What you have to do: Copy the article on the Abilene incentive deal from "The Development Corp." up to and including "deal is signed.", swapping "DCOA" for "Development Corp. of Abilene" each time it appears.

Text block:
######

The Development Corp. of Abilene unanimously approved a proposal Tuesday to advance a foreign diet supplement company $2.5 million through an upfront loan that would be forgiven if the company creates 200 jobs in Abilene.
Richard Burdine, chief executive officer for the DCOA, said the money would be used by the unnamed company for startup costs. Company officials were in town last week negotiating the deal and looking at the spec 3 building property owned by DCOA.
The board’s policy is to not name the company it is negotiating with until a deal is signed.
Burdine told the board the company will create 200 jobs that will pay at least $30,000 a year and that 35 of those jobs would be management positions that will pay at least $60,000 a year.
Both Burdine and board president Paul Cannon said the company would bring few employees to Abilene with it but would instead look to hire from the local community.
“They are a good fit for Abilene,” Burdine said.
The president of the company also will relocate to Abilene to oversee the startup process of his company.
The $2.5 million loan comes with a zero percent interest rate for five years. The company must provide a letter of credit for the same amount as the loan as collateral for the loan, Burdine said.
The company has yet to enter the United States market but wants to expand into this country and is in preproduction and testing phases for other health care products that include a “natural anti-viral” remedy and organic skin care line, according to DCOA documents.
If the company completes all three phases of its plan to expand its business in Abilene, the deal will reach up to $6,646,965.
About $3.4 million of the incentives is tied to eventual expansion that could lead to an additional 200 positions.
Other parts of the incentive package include a $250,000 capital investment incentive, $150,000 to cover the company’s letter of credit renewal fees and $346,965 in architecture and engineering fees.
The company would move into a previously built structure in Five Points Business Park, a building whose interior was purposely left unfinished by the DCOA so it could be customized for a future tenant.
If the deal is completed, the DCOA also would spend an estimated $4.2 million on interior construction, a sum not included in the incentive totals.
The company would pay rent as part of a five-year lease at an annual rate equal to 6 percent of the total cost of construction, or roughly $612,720 annually.
The board also approved an agreement with the city to help pay for fire suppression improvements on the east side of Abilene Regional Airport.

######

Record set:
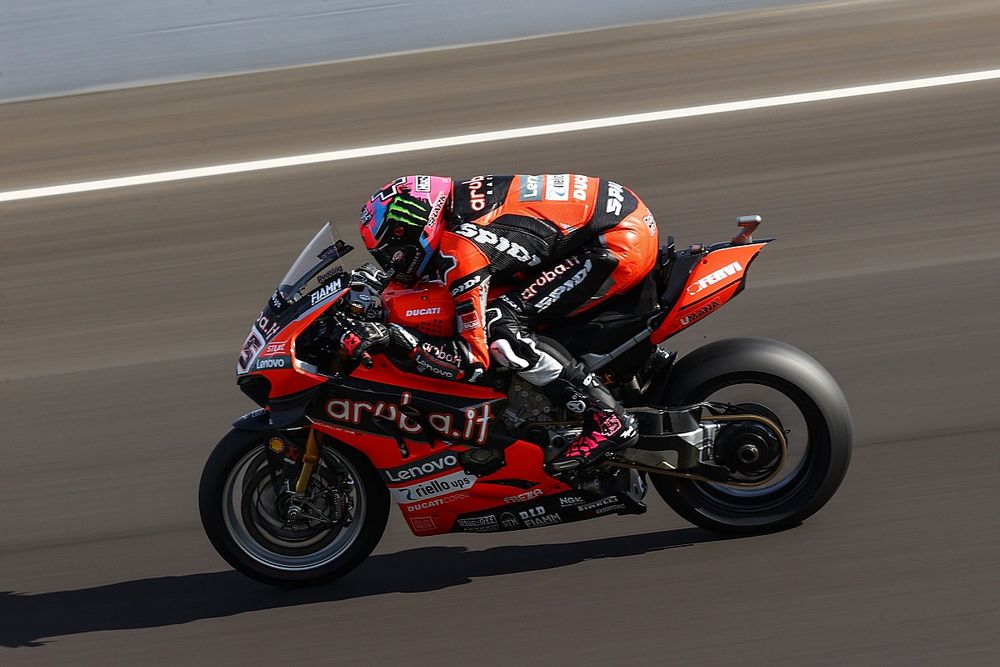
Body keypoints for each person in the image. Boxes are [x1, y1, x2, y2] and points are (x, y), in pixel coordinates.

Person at [346, 174, 659, 470]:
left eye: (394, 254)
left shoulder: (463, 250)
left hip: (615, 242)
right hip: (611, 215)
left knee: (500, 328)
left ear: (417, 229)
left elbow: (473, 359)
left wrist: (401, 339)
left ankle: (607, 418)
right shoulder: (453, 202)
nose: (393, 263)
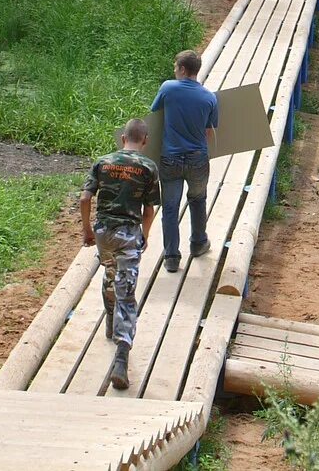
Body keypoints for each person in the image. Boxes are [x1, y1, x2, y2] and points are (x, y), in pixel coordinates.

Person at [80, 117, 160, 391]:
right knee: (127, 291)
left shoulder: (103, 162)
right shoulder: (149, 167)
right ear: (145, 141)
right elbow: (149, 210)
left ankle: (110, 322)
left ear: (123, 138)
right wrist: (145, 236)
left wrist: (87, 230)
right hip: (129, 235)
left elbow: (84, 198)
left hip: (103, 233)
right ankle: (121, 359)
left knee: (109, 272)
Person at [150, 50, 219, 274]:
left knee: (170, 208)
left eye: (175, 67)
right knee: (198, 199)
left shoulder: (168, 88)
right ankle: (198, 243)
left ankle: (171, 257)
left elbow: (154, 114)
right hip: (198, 158)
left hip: (170, 158)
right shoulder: (210, 97)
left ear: (182, 69)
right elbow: (209, 132)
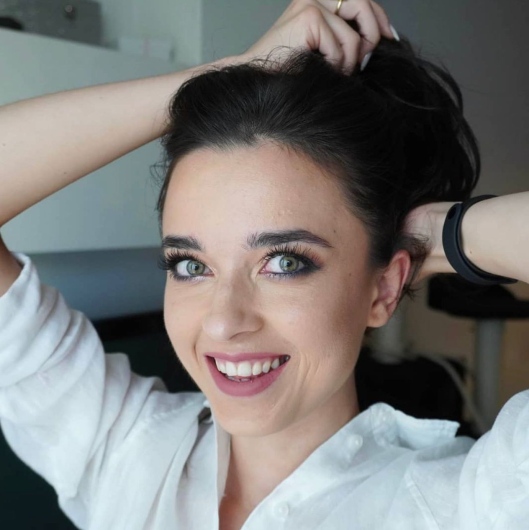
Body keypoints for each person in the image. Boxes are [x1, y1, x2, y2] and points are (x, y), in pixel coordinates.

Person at [0, 0, 528, 528]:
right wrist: (231, 73)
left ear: (384, 289)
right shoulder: (128, 453)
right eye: (190, 265)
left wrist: (442, 234)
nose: (223, 322)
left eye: (285, 262)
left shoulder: (467, 504)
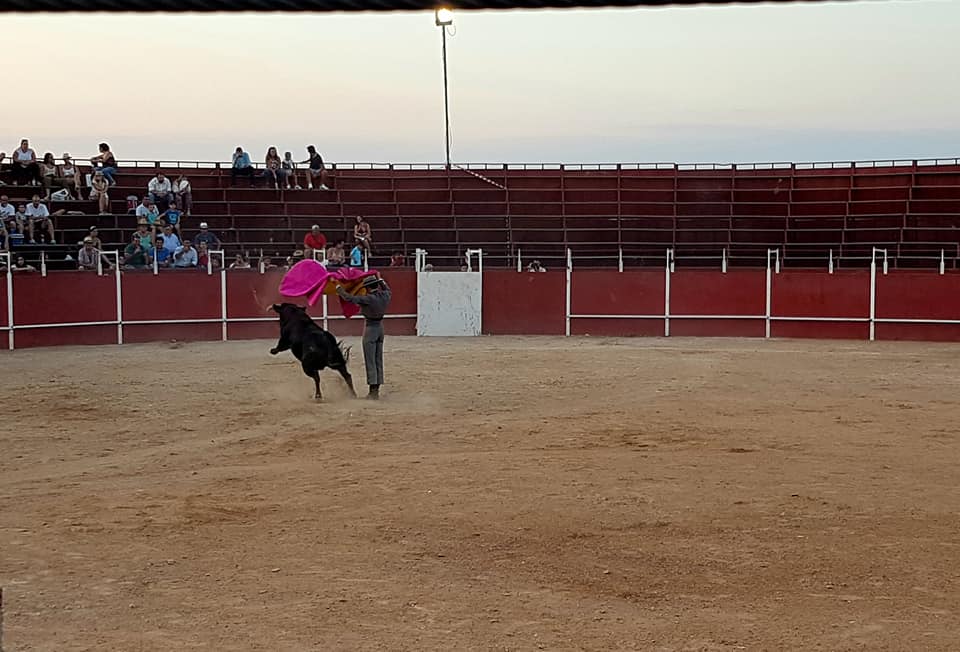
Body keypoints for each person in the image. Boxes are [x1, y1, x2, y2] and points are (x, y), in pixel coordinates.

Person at [336, 274, 392, 400]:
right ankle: (376, 390)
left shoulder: (368, 299)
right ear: (377, 285)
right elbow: (388, 289)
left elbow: (348, 298)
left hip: (370, 329)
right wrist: (381, 280)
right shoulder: (385, 295)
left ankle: (373, 392)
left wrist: (339, 289)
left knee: (370, 360)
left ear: (367, 288)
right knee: (378, 359)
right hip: (380, 329)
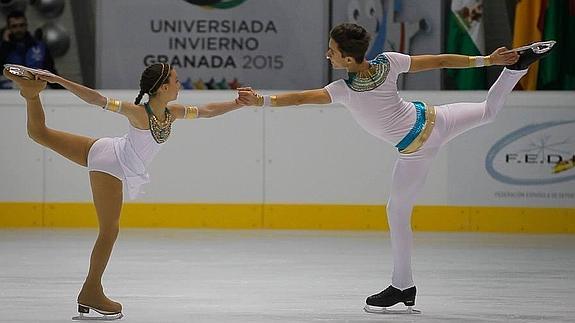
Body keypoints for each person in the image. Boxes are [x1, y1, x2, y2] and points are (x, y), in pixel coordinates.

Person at [237, 23, 555, 314]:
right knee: (487, 112)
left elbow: (299, 99)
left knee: (396, 212)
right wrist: (487, 60)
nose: (327, 54)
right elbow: (440, 60)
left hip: (416, 150)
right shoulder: (389, 62)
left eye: (332, 50)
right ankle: (516, 69)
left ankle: (402, 285)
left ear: (348, 60)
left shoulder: (343, 90)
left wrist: (261, 101)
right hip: (437, 119)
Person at [3, 63, 249, 320]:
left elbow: (207, 111)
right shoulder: (138, 113)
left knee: (39, 133)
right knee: (109, 230)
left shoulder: (171, 112)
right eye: (175, 80)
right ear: (163, 87)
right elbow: (96, 99)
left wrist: (239, 103)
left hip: (105, 149)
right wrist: (59, 79)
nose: (179, 83)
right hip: (112, 163)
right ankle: (91, 290)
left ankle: (31, 93)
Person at [0, 10, 60, 89]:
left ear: (26, 25)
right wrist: (5, 45)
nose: (19, 29)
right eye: (14, 26)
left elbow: (51, 71)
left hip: (38, 87)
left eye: (22, 25)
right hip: (11, 89)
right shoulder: (4, 48)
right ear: (8, 28)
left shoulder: (40, 47)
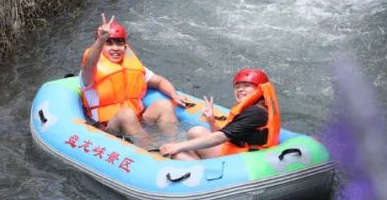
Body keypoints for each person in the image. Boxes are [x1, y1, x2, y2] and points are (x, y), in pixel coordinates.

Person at [81, 14, 187, 148]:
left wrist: (174, 95)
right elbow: (89, 64)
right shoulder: (89, 73)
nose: (115, 48)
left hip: (137, 120)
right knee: (126, 114)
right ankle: (153, 151)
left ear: (125, 46)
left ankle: (177, 145)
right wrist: (101, 39)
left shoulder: (134, 67)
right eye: (109, 43)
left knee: (164, 104)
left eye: (119, 43)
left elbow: (160, 82)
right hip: (108, 127)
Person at [158, 68, 281, 159]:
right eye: (237, 86)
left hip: (244, 159)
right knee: (196, 132)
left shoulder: (255, 113)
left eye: (247, 86)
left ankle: (204, 177)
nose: (240, 89)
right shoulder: (256, 107)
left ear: (260, 89)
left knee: (178, 153)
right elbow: (230, 136)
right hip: (242, 151)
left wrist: (178, 146)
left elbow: (219, 138)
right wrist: (211, 120)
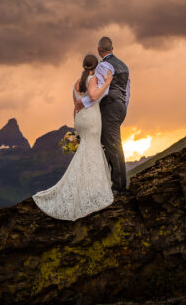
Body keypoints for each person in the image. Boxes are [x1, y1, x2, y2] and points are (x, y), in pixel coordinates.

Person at [32, 54, 114, 220]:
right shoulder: (92, 80)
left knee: (87, 151)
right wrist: (107, 82)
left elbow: (74, 106)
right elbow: (93, 96)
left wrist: (76, 125)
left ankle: (85, 188)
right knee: (92, 150)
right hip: (91, 119)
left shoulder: (76, 83)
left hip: (80, 119)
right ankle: (92, 193)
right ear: (95, 67)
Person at [75, 36, 130, 194]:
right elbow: (127, 91)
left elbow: (101, 91)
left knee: (112, 144)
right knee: (109, 143)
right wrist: (122, 107)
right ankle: (110, 181)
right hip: (120, 107)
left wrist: (83, 102)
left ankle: (119, 187)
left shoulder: (103, 66)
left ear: (99, 50)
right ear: (113, 48)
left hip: (110, 107)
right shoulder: (124, 66)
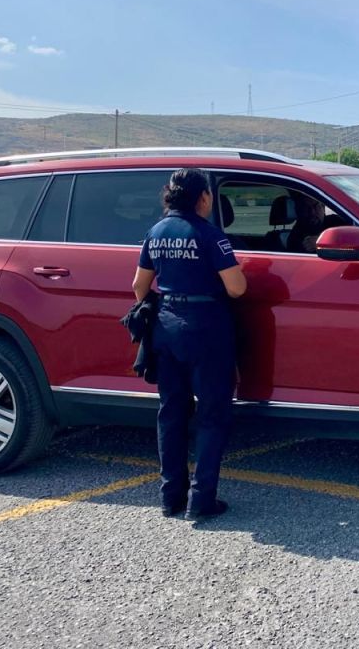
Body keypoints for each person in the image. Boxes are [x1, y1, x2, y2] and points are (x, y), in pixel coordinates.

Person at [132, 168, 247, 521]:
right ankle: (201, 501)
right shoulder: (210, 236)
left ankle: (171, 498)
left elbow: (139, 286)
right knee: (212, 415)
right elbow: (237, 288)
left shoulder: (157, 231)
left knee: (172, 412)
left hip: (166, 328)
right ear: (203, 198)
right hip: (206, 328)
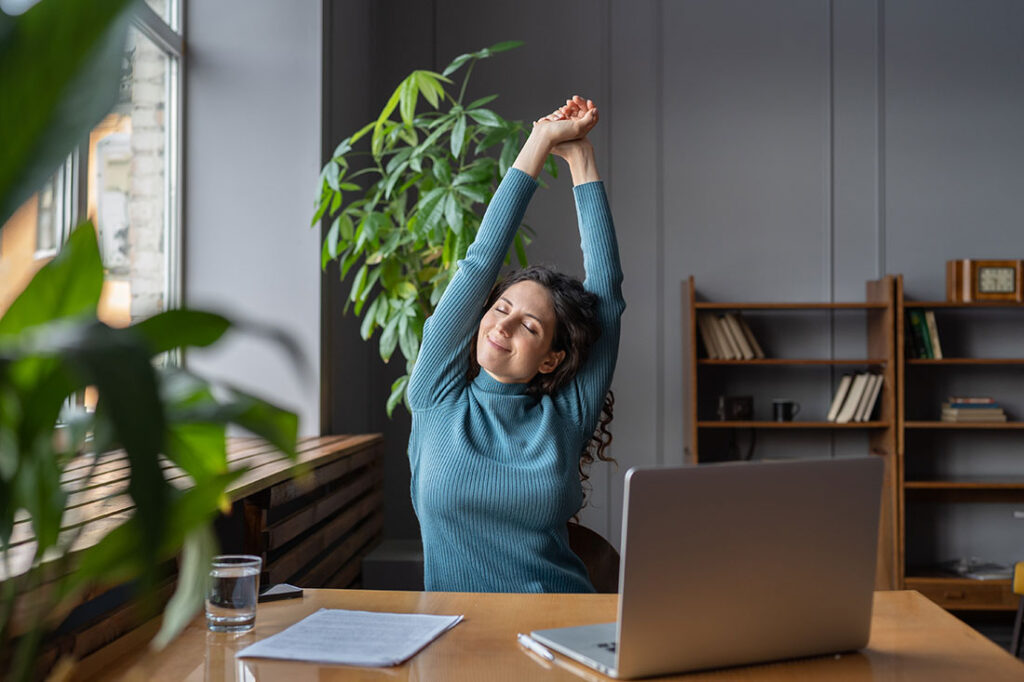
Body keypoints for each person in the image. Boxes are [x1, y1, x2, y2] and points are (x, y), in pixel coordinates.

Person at [406, 95, 625, 592]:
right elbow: (481, 263)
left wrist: (581, 160)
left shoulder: (565, 417)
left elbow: (606, 295)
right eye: (501, 309)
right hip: (456, 635)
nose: (502, 327)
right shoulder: (436, 395)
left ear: (552, 357)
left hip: (562, 624)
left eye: (529, 326)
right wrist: (540, 141)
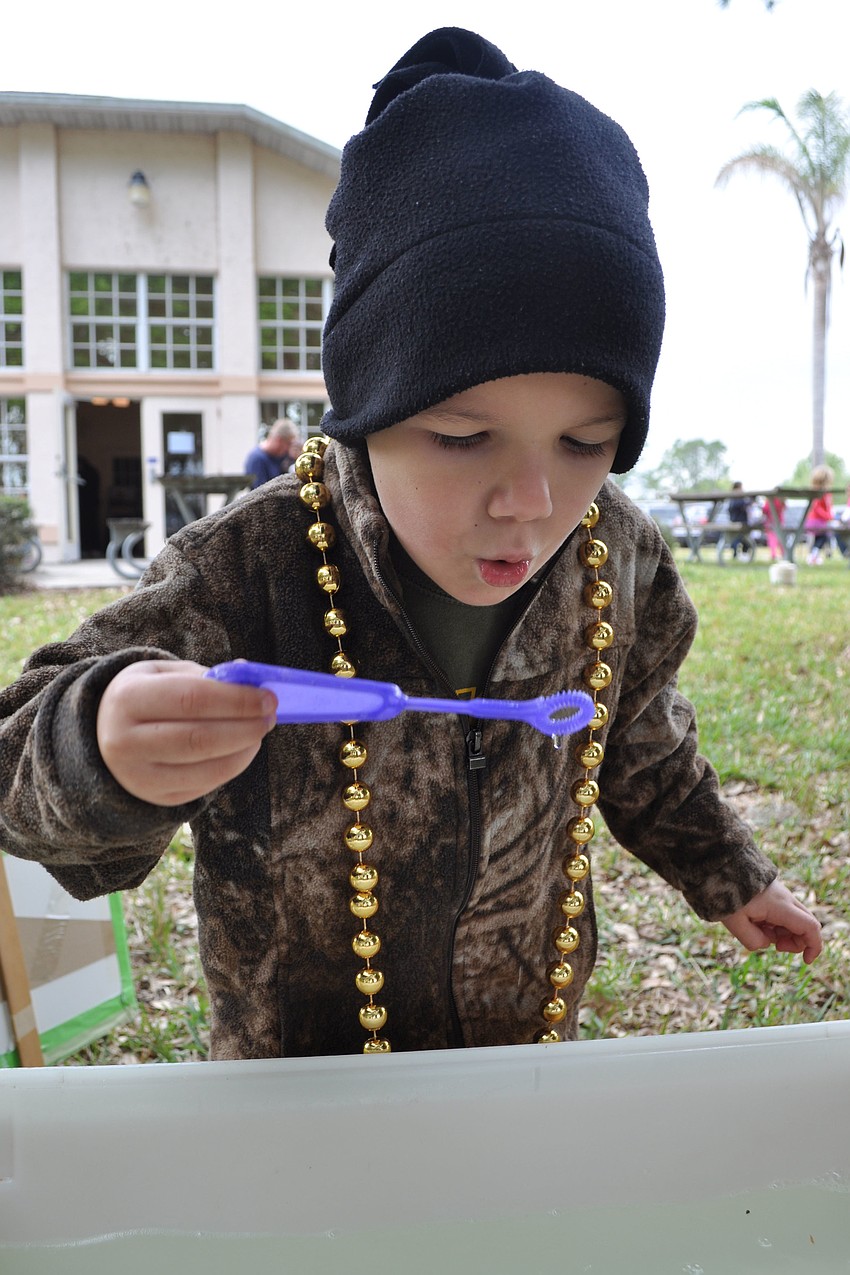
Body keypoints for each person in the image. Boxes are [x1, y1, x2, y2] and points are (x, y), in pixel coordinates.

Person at [0, 28, 821, 1061]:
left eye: (585, 443)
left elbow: (639, 746)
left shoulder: (619, 563)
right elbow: (19, 774)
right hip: (302, 1089)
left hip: (524, 1058)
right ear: (365, 409)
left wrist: (729, 875)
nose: (529, 500)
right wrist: (102, 742)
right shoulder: (244, 573)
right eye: (461, 437)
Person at [244, 419, 302, 489]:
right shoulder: (257, 459)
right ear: (279, 440)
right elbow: (261, 493)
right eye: (288, 444)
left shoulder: (282, 456)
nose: (289, 448)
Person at [804, 464, 836, 565]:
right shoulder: (818, 493)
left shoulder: (826, 493)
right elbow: (816, 508)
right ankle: (813, 555)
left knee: (821, 537)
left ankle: (814, 555)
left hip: (818, 521)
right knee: (825, 535)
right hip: (816, 522)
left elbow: (827, 507)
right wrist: (828, 516)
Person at [726, 482, 754, 558]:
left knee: (743, 538)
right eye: (741, 488)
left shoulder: (738, 499)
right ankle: (739, 553)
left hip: (741, 523)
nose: (742, 490)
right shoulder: (735, 499)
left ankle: (742, 553)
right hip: (737, 523)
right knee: (739, 538)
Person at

######

Task output:
The Development Corp. of Abilene unanimously approved a proposal Tuesday to advance a foreign diet supplement company $2.5 million through an upfront loan that would be forgiven if the company creates 200 jobs in Abilene.
Richard Burdine, chief executive officer for the Development Corp. of Abilene, said the money would be used by the unnamed company for startup costs. Company officials were in town last week negotiating the deal and looking at the spec 3 building property owned by Development Corp. of Abilene.
The board’s policy is to not name the company it is negotiating with until a deal is signed.